* **PROBLEM DETAILS**
Transcribe the data that follows precisely, omitting nothing.

* **DATA FOR THIS EXERCISE**
*****
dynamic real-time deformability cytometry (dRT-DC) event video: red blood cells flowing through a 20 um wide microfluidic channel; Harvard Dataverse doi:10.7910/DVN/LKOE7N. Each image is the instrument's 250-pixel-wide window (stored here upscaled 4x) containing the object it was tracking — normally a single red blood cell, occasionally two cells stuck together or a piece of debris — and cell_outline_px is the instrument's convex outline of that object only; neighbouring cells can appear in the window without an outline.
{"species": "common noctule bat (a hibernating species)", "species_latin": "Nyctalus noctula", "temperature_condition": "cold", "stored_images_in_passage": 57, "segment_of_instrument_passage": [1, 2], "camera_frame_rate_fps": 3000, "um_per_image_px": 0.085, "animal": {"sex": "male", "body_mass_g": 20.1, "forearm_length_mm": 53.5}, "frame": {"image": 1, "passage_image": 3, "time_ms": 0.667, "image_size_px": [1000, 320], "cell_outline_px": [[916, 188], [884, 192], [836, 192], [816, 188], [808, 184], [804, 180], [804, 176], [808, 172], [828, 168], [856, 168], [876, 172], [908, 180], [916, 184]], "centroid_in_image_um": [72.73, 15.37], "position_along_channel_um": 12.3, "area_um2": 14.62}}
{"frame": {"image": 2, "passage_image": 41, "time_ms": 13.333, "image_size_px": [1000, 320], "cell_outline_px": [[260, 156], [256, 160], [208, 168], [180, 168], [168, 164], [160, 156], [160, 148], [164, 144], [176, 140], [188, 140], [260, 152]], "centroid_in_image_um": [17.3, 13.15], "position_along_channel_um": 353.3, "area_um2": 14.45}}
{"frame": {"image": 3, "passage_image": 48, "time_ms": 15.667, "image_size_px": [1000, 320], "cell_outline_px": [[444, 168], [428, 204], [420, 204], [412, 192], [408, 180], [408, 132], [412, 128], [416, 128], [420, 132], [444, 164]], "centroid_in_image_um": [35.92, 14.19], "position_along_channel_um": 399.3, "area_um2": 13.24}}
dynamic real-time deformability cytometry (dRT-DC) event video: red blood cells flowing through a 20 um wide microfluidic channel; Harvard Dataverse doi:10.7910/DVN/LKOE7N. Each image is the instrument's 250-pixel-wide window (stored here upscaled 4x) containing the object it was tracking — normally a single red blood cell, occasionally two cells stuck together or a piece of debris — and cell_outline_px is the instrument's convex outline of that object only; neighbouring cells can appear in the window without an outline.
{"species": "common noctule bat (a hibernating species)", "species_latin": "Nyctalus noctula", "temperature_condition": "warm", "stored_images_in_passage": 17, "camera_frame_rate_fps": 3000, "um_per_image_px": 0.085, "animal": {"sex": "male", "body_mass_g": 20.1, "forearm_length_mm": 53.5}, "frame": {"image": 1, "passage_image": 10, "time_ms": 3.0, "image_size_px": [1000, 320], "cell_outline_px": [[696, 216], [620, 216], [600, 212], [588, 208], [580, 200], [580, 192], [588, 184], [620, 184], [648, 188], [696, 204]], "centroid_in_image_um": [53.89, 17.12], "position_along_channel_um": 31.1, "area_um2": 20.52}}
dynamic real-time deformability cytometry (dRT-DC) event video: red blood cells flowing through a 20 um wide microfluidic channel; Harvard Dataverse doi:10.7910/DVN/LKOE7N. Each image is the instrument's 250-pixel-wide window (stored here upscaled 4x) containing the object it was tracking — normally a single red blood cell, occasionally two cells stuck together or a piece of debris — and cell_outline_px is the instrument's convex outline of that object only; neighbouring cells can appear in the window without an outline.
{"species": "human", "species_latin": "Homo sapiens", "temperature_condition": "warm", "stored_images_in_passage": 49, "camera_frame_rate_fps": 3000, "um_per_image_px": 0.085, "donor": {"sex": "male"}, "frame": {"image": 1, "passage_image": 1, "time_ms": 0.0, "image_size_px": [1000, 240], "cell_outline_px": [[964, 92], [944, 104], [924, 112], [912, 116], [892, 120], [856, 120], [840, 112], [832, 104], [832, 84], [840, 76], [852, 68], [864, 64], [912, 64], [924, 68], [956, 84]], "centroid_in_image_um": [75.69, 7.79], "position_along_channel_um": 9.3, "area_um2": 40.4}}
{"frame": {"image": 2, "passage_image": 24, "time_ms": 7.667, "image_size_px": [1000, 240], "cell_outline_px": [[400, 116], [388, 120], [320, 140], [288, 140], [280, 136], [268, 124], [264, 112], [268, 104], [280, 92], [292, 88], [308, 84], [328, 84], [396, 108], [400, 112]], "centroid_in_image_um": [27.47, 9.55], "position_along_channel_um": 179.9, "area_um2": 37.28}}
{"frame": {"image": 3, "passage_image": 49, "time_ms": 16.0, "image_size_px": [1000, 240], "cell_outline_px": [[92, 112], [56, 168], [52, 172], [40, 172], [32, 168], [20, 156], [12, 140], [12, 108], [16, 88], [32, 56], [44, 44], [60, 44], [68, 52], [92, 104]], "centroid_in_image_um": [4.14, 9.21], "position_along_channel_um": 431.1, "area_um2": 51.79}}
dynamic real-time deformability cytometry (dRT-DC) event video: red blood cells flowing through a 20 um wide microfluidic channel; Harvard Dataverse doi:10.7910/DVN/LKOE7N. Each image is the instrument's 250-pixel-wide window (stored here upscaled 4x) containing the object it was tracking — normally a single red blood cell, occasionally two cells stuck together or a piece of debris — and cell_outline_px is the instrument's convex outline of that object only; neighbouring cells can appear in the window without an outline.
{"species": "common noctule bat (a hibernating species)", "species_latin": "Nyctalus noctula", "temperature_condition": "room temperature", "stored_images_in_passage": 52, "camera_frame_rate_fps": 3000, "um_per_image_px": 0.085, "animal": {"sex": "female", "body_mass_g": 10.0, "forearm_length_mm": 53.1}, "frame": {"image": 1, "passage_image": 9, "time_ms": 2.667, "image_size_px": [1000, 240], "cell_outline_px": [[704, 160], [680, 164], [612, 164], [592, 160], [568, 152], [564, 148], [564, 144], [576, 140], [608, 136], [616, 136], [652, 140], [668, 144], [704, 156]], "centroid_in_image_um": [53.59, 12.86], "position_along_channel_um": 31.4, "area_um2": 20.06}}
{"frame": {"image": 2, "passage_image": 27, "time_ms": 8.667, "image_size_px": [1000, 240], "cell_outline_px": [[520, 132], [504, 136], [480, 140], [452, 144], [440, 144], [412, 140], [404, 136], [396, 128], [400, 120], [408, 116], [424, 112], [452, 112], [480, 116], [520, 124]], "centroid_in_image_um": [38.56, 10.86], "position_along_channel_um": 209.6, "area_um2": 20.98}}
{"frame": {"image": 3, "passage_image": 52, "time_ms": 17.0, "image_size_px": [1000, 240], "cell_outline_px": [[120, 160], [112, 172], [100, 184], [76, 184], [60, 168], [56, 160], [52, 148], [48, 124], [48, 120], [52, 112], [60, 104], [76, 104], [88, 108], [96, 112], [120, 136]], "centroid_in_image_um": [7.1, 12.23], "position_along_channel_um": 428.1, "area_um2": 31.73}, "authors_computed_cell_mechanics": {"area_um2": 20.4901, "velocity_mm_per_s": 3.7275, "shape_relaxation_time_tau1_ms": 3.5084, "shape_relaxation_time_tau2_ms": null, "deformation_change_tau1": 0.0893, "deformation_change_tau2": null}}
*****
* **WRITTEN RESPONSE**
dynamic real-time deformability cytometry (dRT-DC) event video: red blood cells flowing through a 20 um wide microfluidic channel; Harvard Dataverse doi:10.7910/DVN/LKOE7N. Each image is the instrument's 250-pixel-wide window (stored here upscaled 4x) containing the object it was tracking — normally a single red blood cell, occasionally two cells stuck together or a piece of debris — and cell_outline_px is the instrument's convex outline of that object only; neighbouring cells can appear in the window without an outline.
{"species": "common noctule bat (a hibernating species)", "species_latin": "Nyctalus noctula", "temperature_condition": "cold", "stored_images_in_passage": 57, "segment_of_instrument_passage": [1, 2], "camera_frame_rate_fps": 3000, "um_per_image_px": 0.085, "animal": {"sex": "male", "body_mass_g": 20.1, "forearm_length_mm": 53.5}, "frame": {"image": 1, "passage_image": 3, "time_ms": 0.667, "image_size_px": [1000, 320], "cell_outline_px": [[916, 188], [884, 192], [836, 192], [816, 188], [808, 184], [804, 180], [804, 176], [808, 172], [828, 168], [856, 168], [876, 172], [908, 180], [916, 184]], "centroid_in_image_um": [72.73, 15.37], "position_along_channel_um": 12.3, "area_um2": 14.62}}
{"frame": {"image": 2, "passage_image": 41, "time_ms": 13.333, "image_size_px": [1000, 320], "cell_outline_px": [[260, 156], [256, 160], [208, 168], [180, 168], [168, 164], [160, 156], [160, 148], [164, 144], [176, 140], [188, 140], [260, 152]], "centroid_in_image_um": [17.3, 13.15], "position_along_channel_um": 353.3, "area_um2": 14.45}}
{"frame": {"image": 3, "passage_image": 48, "time_ms": 15.667, "image_size_px": [1000, 320], "cell_outline_px": [[444, 168], [428, 204], [420, 204], [412, 192], [408, 180], [408, 132], [412, 128], [416, 128], [420, 132], [444, 164]], "centroid_in_image_um": [35.92, 14.19], "position_along_channel_um": 399.3, "area_um2": 13.24}}
dynamic real-time deformability cytometry (dRT-DC) event video: red blood cells flowing through a 20 um wide microfluidic channel; Harvard Dataverse doi:10.7910/DVN/LKOE7N. Each image is the instrument's 250-pixel-wide window (stored here upscaled 4x) containing the object it was tracking — normally a single red blood cell, occasionally two cells stuck together or a piece of debris — and cell_outline_px is the instrument's convex outline of that object only; neighbouring cells can appear in the window without an outline.
{"species": "common noctule bat (a hibernating species)", "species_latin": "Nyctalus noctula", "temperature_condition": "warm", "stored_images_in_passage": 17, "camera_frame_rate_fps": 3000, "um_per_image_px": 0.085, "animal": {"sex": "male", "body_mass_g": 20.1, "forearm_length_mm": 53.5}, "frame": {"image": 1, "passage_image": 10, "time_ms": 3.0, "image_size_px": [1000, 320], "cell_outline_px": [[696, 216], [620, 216], [600, 212], [588, 208], [580, 200], [580, 192], [588, 184], [620, 184], [648, 188], [696, 204]], "centroid_in_image_um": [53.89, 17.12], "position_along_channel_um": 31.1, "area_um2": 20.52}}
dynamic real-time deformability cytometry (dRT-DC) event video: red blood cells flowing through a 20 um wide microfluidic channel; Harvard Dataverse doi:10.7910/DVN/LKOE7N. Each image is the instrument's 250-pixel-wide window (stored here upscaled 4x) containing the object it was tracking — normally a single red blood cell, occasionally two cells stuck together or a piece of debris — and cell_outline_px is the instrument's convex outline of that object only; neighbouring cells can appear in the window without an outline.
{"species": "human", "species_latin": "Homo sapiens", "temperature_condition": "warm", "stored_images_in_passage": 49, "camera_frame_rate_fps": 3000, "um_per_image_px": 0.085, "donor": {"sex": "male"}, "frame": {"image": 1, "passage_image": 1, "time_ms": 0.0, "image_size_px": [1000, 240], "cell_outline_px": [[964, 92], [944, 104], [924, 112], [912, 116], [892, 120], [856, 120], [840, 112], [832, 104], [832, 84], [840, 76], [852, 68], [864, 64], [912, 64], [924, 68], [956, 84]], "centroid_in_image_um": [75.69, 7.79], "position_along_channel_um": 9.3, "area_um2": 40.4}}
{"frame": {"image": 2, "passage_image": 24, "time_ms": 7.667, "image_size_px": [1000, 240], "cell_outline_px": [[400, 116], [388, 120], [320, 140], [288, 140], [280, 136], [268, 124], [264, 112], [268, 104], [280, 92], [292, 88], [308, 84], [328, 84], [396, 108], [400, 112]], "centroid_in_image_um": [27.47, 9.55], "position_along_channel_um": 179.9, "area_um2": 37.28}}
{"frame": {"image": 3, "passage_image": 49, "time_ms": 16.0, "image_size_px": [1000, 240], "cell_outline_px": [[92, 112], [56, 168], [52, 172], [40, 172], [32, 168], [20, 156], [12, 140], [12, 108], [16, 88], [32, 56], [44, 44], [60, 44], [68, 52], [92, 104]], "centroid_in_image_um": [4.14, 9.21], "position_along_channel_um": 431.1, "area_um2": 51.79}}
dynamic real-time deformability cytometry (dRT-DC) event video: red blood cells flowing through a 20 um wide microfluidic channel; Harvard Dataverse doi:10.7910/DVN/LKOE7N. Each image is the instrument's 250-pixel-wide window (stored here upscaled 4x) containing the object it was tracking — normally a single red blood cell, occasionally two cells stuck together or a piece of debris — and cell_outline_px is the instrument's convex outline of that object only; neighbouring cells can appear in the window without an outline.
{"species": "common noctule bat (a hibernating species)", "species_latin": "Nyctalus noctula", "temperature_condition": "room temperature", "stored_images_in_passage": 52, "camera_frame_rate_fps": 3000, "um_per_image_px": 0.085, "animal": {"sex": "female", "body_mass_g": 10.0, "forearm_length_mm": 53.1}, "frame": {"image": 1, "passage_image": 9, "time_ms": 2.667, "image_size_px": [1000, 240], "cell_outline_px": [[704, 160], [680, 164], [612, 164], [592, 160], [568, 152], [564, 148], [564, 144], [576, 140], [608, 136], [616, 136], [652, 140], [668, 144], [704, 156]], "centroid_in_image_um": [53.59, 12.86], "position_along_channel_um": 31.4, "area_um2": 20.06}}
{"frame": {"image": 2, "passage_image": 27, "time_ms": 8.667, "image_size_px": [1000, 240], "cell_outline_px": [[520, 132], [504, 136], [480, 140], [452, 144], [440, 144], [412, 140], [404, 136], [396, 128], [400, 120], [408, 116], [424, 112], [452, 112], [480, 116], [520, 124]], "centroid_in_image_um": [38.56, 10.86], "position_along_channel_um": 209.6, "area_um2": 20.98}}
{"frame": {"image": 3, "passage_image": 52, "time_ms": 17.0, "image_size_px": [1000, 240], "cell_outline_px": [[120, 160], [112, 172], [100, 184], [76, 184], [60, 168], [56, 160], [52, 148], [48, 124], [48, 120], [52, 112], [60, 104], [76, 104], [88, 108], [96, 112], [120, 136]], "centroid_in_image_um": [7.1, 12.23], "position_along_channel_um": 428.1, "area_um2": 31.73}, "authors_computed_cell_mechanics": {"area_um2": 20.4901, "velocity_mm_per_s": 3.7275, "shape_relaxation_time_tau1_ms": 3.5084, "shape_relaxation_time_tau2_ms": null, "deformation_change_tau1": 0.0893, "deformation_change_tau2": null}}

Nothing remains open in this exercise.